Moreover, the air intake pipe may be mounted in the tangential direction relative to the outer housing. In this case, the whirl of the air is promoted through the air introducing path between the outer housing and the combustion cylinder, such that the air is uniformly introduced into the combustion chamber through the air introducing holes. The air intake pipe may further be mounted at any position on the outer housing without any limitation. Depending upon the mounting position, however, the amount of the air that passes through the duct and the air introducing holes varies, as a matter of course.
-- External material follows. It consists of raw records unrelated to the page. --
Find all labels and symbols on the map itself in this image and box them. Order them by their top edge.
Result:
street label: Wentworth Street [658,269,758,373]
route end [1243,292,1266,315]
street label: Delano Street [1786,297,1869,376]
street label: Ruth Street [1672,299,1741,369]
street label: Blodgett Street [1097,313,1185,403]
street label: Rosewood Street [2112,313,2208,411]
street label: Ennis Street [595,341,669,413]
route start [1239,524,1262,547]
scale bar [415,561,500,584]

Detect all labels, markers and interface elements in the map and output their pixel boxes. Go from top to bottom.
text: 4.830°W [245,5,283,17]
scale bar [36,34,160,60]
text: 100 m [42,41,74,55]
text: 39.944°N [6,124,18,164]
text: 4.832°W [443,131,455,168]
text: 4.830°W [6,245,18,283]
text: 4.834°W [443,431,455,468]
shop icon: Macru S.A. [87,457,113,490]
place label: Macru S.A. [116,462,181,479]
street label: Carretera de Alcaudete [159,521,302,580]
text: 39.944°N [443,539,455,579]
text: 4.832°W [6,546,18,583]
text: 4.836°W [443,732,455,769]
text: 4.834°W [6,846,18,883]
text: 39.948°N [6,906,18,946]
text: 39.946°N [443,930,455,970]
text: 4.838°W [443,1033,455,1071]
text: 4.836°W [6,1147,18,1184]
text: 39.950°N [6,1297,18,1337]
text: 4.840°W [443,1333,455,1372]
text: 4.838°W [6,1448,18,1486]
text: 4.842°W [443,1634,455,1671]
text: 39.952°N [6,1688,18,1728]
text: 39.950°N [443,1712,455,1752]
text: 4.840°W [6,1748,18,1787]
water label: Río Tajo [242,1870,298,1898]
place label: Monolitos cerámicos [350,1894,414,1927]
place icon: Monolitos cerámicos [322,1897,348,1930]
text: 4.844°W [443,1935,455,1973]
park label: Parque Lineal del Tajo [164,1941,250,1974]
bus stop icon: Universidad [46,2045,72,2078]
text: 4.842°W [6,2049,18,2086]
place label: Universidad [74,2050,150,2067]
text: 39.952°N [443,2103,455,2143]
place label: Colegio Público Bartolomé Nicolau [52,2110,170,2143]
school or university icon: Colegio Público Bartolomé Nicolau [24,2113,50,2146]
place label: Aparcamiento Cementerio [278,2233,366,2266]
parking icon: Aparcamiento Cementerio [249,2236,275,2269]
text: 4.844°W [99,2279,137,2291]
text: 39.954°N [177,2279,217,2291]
Therefore, the mounting position should be suitably selected depending upon the size and shape of the burner, air introducing path and the like.

The air introducing holes and the atomizing holes may be suitably changed in regard to their numbers and positions.

In this invention, the heating plug was so formed as to penetrate through the centers of the fiber wick and the atomizing plate. The heating plug, however, need not necessarily be limited to penetrate through the centers, but may penetrate through the lower end or may extend at a slant from the lower end.

Claims

1. A burner comprising

a combustion cylinder in which a combustion chamber is constituted;

a ceramic plate which constitutes an atomizing chamber at one end portion of said combustion cylinder and which is mounted on a wall at one end of said combustion cylinder, said ceramic plate having a plurality of holes;

a combustion gas exhaust port formed in the other end portion of said combustion cylinder;

a fiber wick contained in said atomizing chamber;

a heating plug which extends in the axial direction of said combustion cylinder through said atomizing chamber and said ceramic plate from the outside of the wall at one end of said combustion cylinder, a portion of the surface of said heating plug being exposed in said atomizing chamber and being brought into direct contact with said fiber wick contained in said atomizing chamber;

a fuel feed means for feeding a liquid fuel to said atomizing chamber in which said fiber wick is contained;

and a plurality of air introducing holes formed to penetrate through a wall of said combustion cylinder at a plurality of positions spaced apart from each other in the axial direction of said combustion cylinder.

2. A burner according to claim 1, wherein said heating plug is so constituted that a portion thereof located in said atomizing chamber has a low temperature and an end protruded into said combustion chamber has a high temperature.

3. A burner according to claim 1, wherein said heating plug is a heater bar composed of a ceramic material in which a heater coil is buried.

4. A burner according to claim 1, wherein an air introducing path is formed between said combustion cylinder and an outer cylinder which surrounds said combustion cylinder.

5. A burner according to claim 1, wherein said atomizing chamber, said combustion chamber and said combustion gas exhaust port are arranged in a lateral direction relative to each other.

6. A burner according to claim 5, wherein a fuel feed port of said fuel feed means is open at an upper end portion of said atomizing chamber.